Gegeven tekst |
Rampenrisicovermindering

Naast de directe hulpverlening bij een ramp is aandacht voor dieper liggende oorzaken noodzakelijk. Natuurrampen treffen meer mensen als lokale overheden zwak zijn. Want dan zijn onvoldoende voorzorgsmaatregelen en/of responscapaciteit aanwezig. Om de kwetsbaarheid te verminderen, is het belangrijk veel meer aandacht te besteden aan Disaster Risk Reduction (DRR). Hieronder vallen zowel het voorkomen van rampen (preventie), het beperken van effecten van rampen (mitigatie) en het voorbereid zijn op rampen (rampenparaatheid). Preventie en mitigatie zijn vooral verbonden met beleidsterreinen als milieu, armoedebestrijding, klimaatverandering en duurzame ontwikkeling.

Verzamelde gegevens |
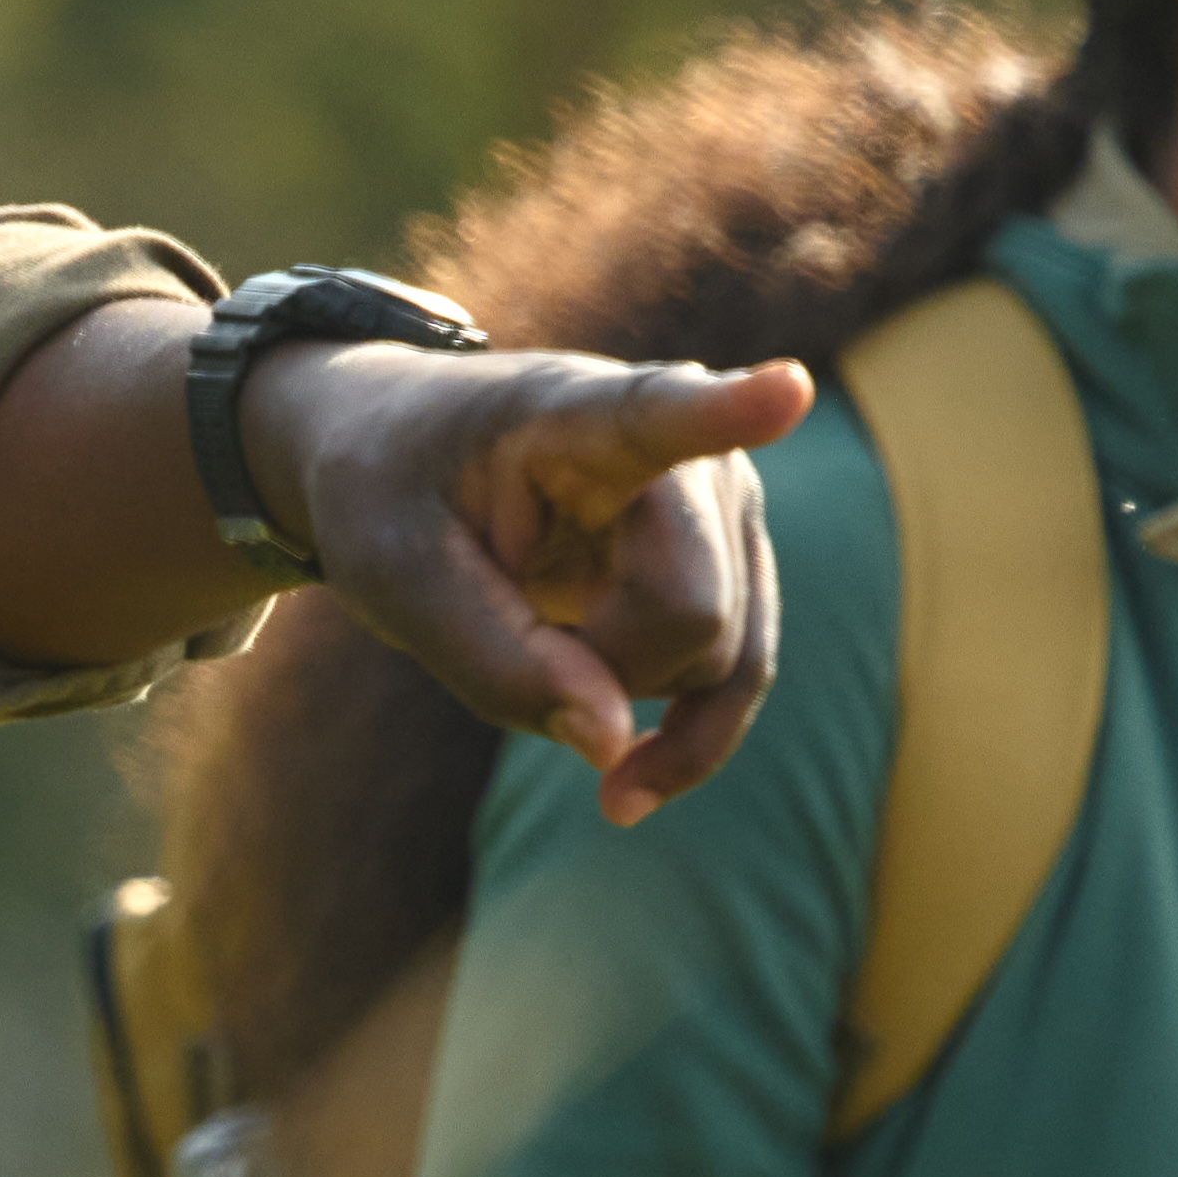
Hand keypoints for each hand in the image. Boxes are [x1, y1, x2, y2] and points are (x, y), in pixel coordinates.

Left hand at [263, 343, 811, 824]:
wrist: (406, 460)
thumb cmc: (390, 493)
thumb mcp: (391, 576)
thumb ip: (492, 659)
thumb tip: (613, 746)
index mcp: (581, 414)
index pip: (668, 414)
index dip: (733, 409)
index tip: (787, 390)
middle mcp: (687, 452)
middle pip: (693, 612)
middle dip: (605, 666)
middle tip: (500, 628)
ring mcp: (725, 509)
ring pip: (724, 660)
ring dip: (627, 694)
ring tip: (533, 653)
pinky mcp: (734, 565)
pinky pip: (738, 679)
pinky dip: (684, 739)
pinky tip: (625, 786)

Te beantwoorden vragen |
1. Welke drie onderdelen vallen volgens de tekst over rampenrisicovermindering onder Disaster Risk Reduction?
2. Hervat de tekst over rampenrisicovermindering na de laatste zin.

Antwoorden per opdracht |
1. Preventie, mitigatie en rampenparaatheid.

2.
Wederopbouw na conflicten

Wanneer humanitaire noodsituaties ontstaan door gewelddadige conflicten, is de kans op terugval groot. Er kunnen langdurige (post)crisissituaties ontstaan. Juist in deze gevallen is het van belang dat de overgang van humanitaire hulp naar wederopbouw goed verloopt. Door vredesopbouwactiviteiten kunnen de onderliggende oorzaken worden bestreden. Een gezamenlijke aanpak is nodig van multilaterale instellingen, maatschappelijke organisaties en donoren. Ook bij wederopbouw is het belangrijk de aanwezige lokale capaciteit te benutten en te versterken. Het bedrijfsleven kan een positieve rol spelen in de wederopbouwfase.

Inzet

  • Meer aandacht en middelen voor Disaster Risk Reduction (DRR). Rampenparaatheid als onderdeel van humanitaire hulp. Bij ontwikkelingspartners het belang van preventie en beperking van de effecten van rampen benadrukken.

  • Streven naar de richtlijn van 10 procent van het budget voor humanitaire hulp en ten minste 1 procent van de Nederlandse ODA voor DRR. Dit is overeenkomstig de afspraken die op de World Conference on Disaster Reduction (2005) zijn gemaakt en op de Global Platform for Disaster Risk Reduction (2011) opnieuw zijn bevestigd.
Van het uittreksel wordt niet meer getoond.